His eyes flashed with a cold fire at my question, a realization dawning in him. 

"Like I said, I got too excited," he replied, the clipped tone stoking the flames of my anger. 

I scoffed, incredulous. "Too excited?" 

"Well, it was nice and all. Thank you for saving me, but I need to go now." My voice rose as I angrily ripped the blanket off, attempting to stand on shaky legs. I overestimated my strength and stumbled, but before I hit the ground, he was there—his warm scent enveloping me as his hands caught me.

My body responded involuntarily, awakening feelings I hadn't felt in a decade. The electricity between us crackled, and in that moment, I was reminded of how alive I felt when he was near.

He set me down on the bed with an intensity that both startled and infuriated me. "So what? You're just going to leave again?" His voice was calm, but the rage in his eyes was unmistakable.

"What do you mean 'again'?" I retorted, forcing calmness into my voice despite the storm brewing within me.

"I mean, you want to run, as you always do, at the slightest discomfort," he said, gesturing toward my bruised body. The aching pain in my head flared in response to his words.

"Isn't your life just perfect, with a lovely house and a charmed existence? You wouldn't recognize real problems if they smacked you in the face," I snapped, rage boiling over.

"Yes, my life has been perfect… perfect since the day you left, Silvia," he shot back, his tone laced with taunting bitterness. 

His words struck deep, igniting a firestorm of fury within me. Maybe I was more sensitive than I realized, but his arrogance pushed me over the edge. Before I knew it, I leaped to his side and swung a punch, fueled by unrestrained anger. 

He reacted instantly, catching my wrist before I could land the blow. I struggled against his grip, the desperate need to lash out fueling my fight. 

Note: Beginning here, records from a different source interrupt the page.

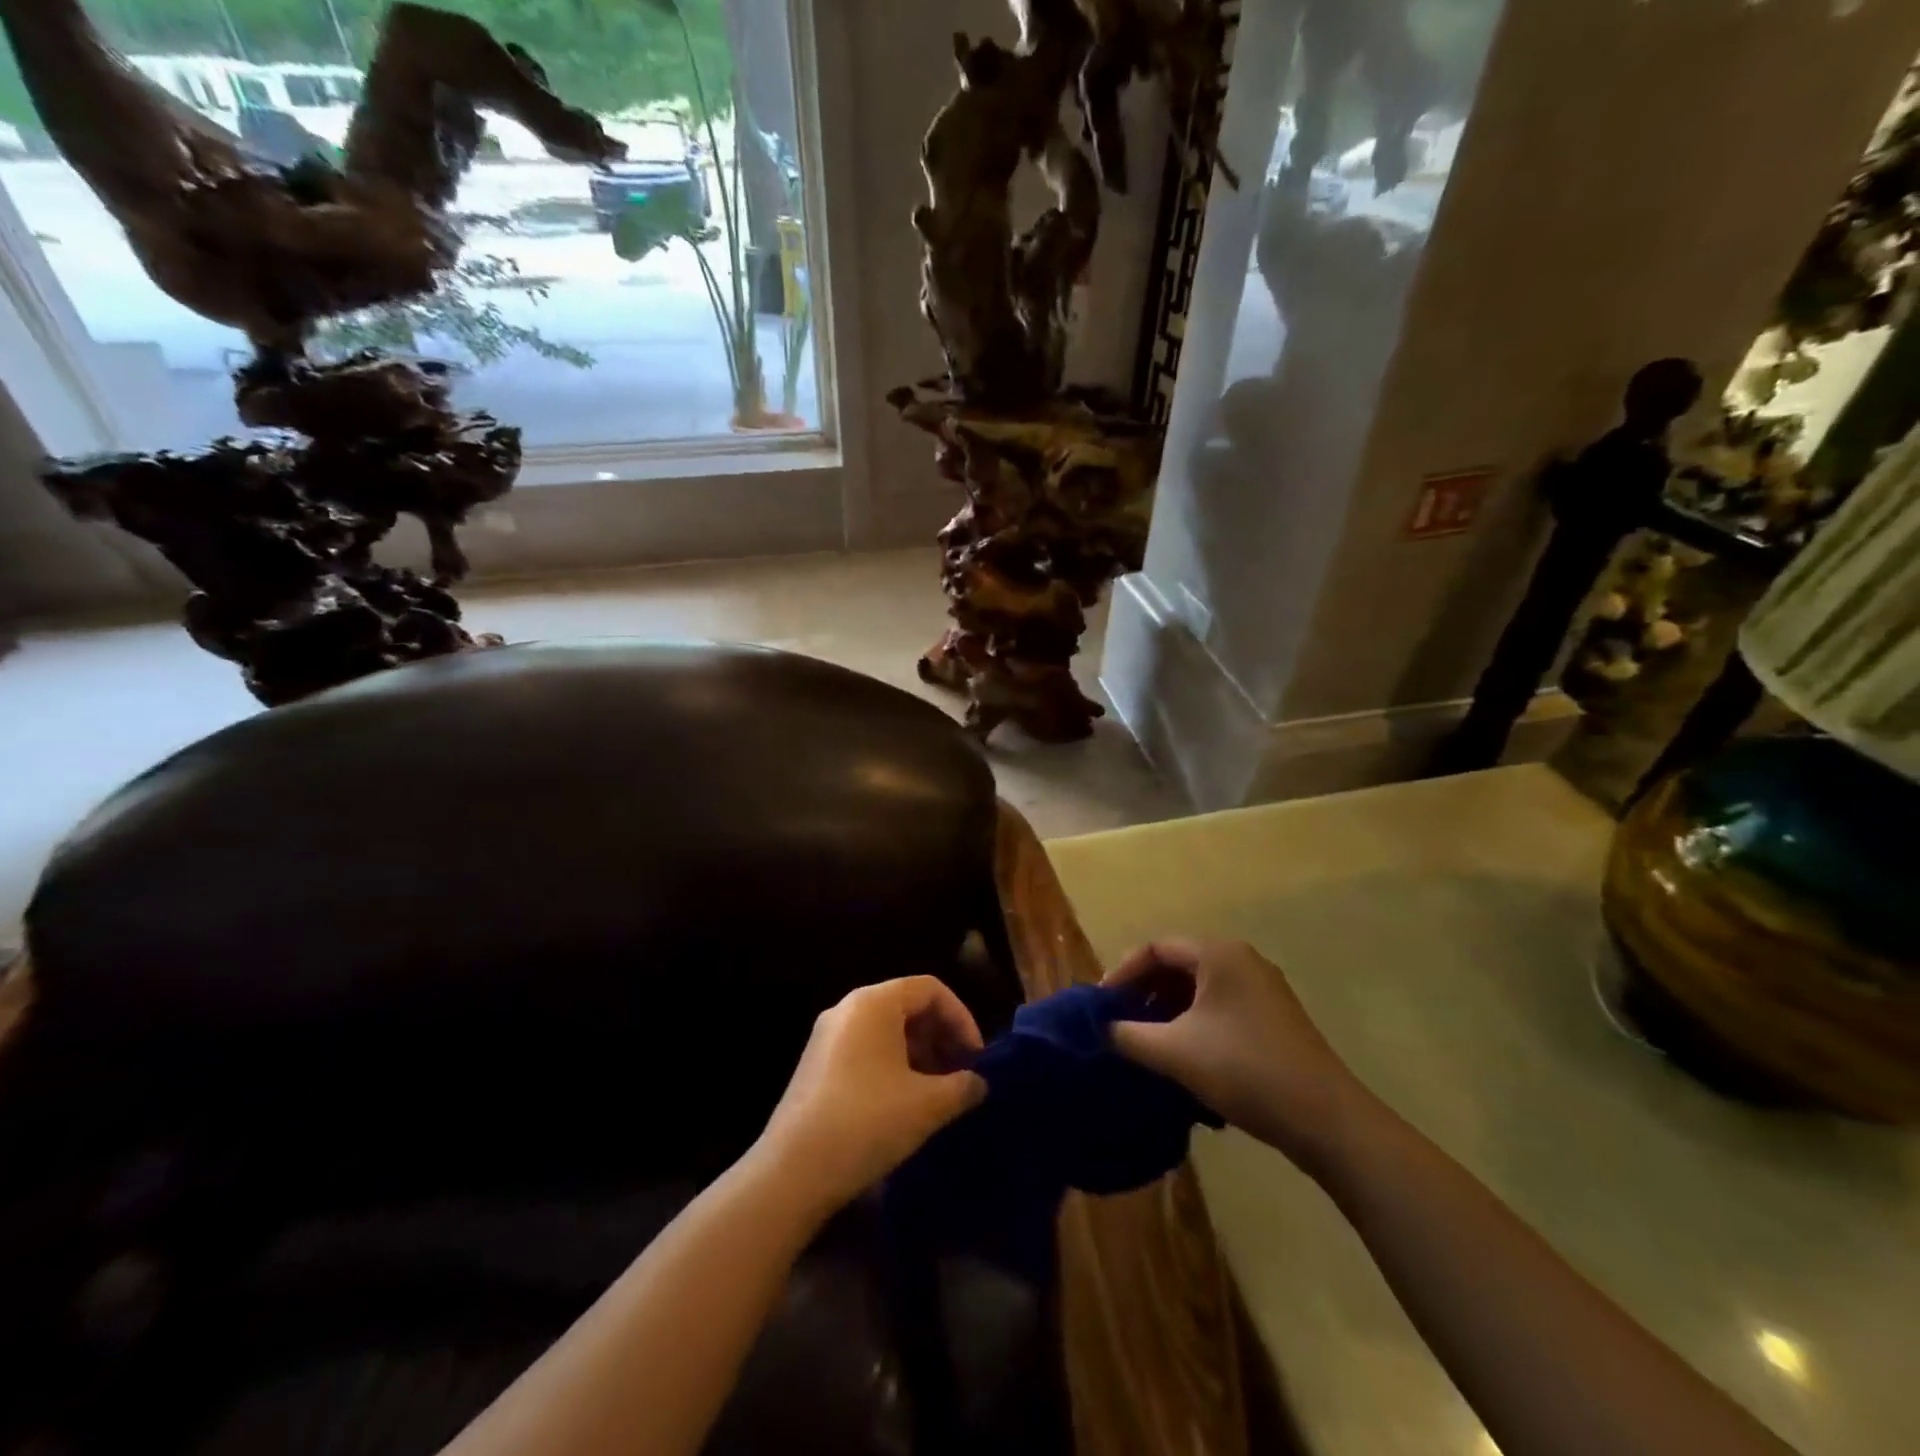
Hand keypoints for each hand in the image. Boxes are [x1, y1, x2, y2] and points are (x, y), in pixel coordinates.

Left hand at [756, 977, 987, 1213]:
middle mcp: (848, 1008)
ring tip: (937, 1094)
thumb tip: (978, 1083)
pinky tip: (904, 1104)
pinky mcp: (816, 1065)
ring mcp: (827, 1036)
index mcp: (874, 1002)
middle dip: (941, 1036)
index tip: (975, 1058)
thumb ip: (962, 1087)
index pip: (930, 988)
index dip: (961, 1018)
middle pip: (908, 1005)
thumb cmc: (867, 1122)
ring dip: (919, 1054)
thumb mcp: (927, 1105)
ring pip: (887, 1030)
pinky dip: (893, 1065)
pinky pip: (866, 1049)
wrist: (792, 1172)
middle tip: (961, 1075)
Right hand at [1104, 939, 1367, 1178]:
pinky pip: (1221, 1007)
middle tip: (1120, 1024)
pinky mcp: (1274, 1017)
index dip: (1122, 973)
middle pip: (1178, 966)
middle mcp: (1242, 960)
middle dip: (1144, 993)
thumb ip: (1128, 1036)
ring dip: (1168, 1011)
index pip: (1156, 949)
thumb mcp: (1175, 1052)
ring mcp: (1263, 989)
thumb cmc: (1244, 1070)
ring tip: (1147, 1043)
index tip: (1102, 1006)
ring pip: (1200, 989)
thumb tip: (1099, 1029)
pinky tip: (1184, 1057)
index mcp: (1219, 954)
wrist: (1326, 1120)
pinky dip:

"I hate you!" I spat, my heart racing with a blend of fury and fear. "I hate everything you represent!"

He held me there, our faces mere inches apart, the air crackling with unspoken tension. I could see the conflict in his eyes—the pull of our shared history battling against the anger that separated us.

"I know you do," he said, his voice low and heavy, "But you're not going to run this time. Not from me. Not from us."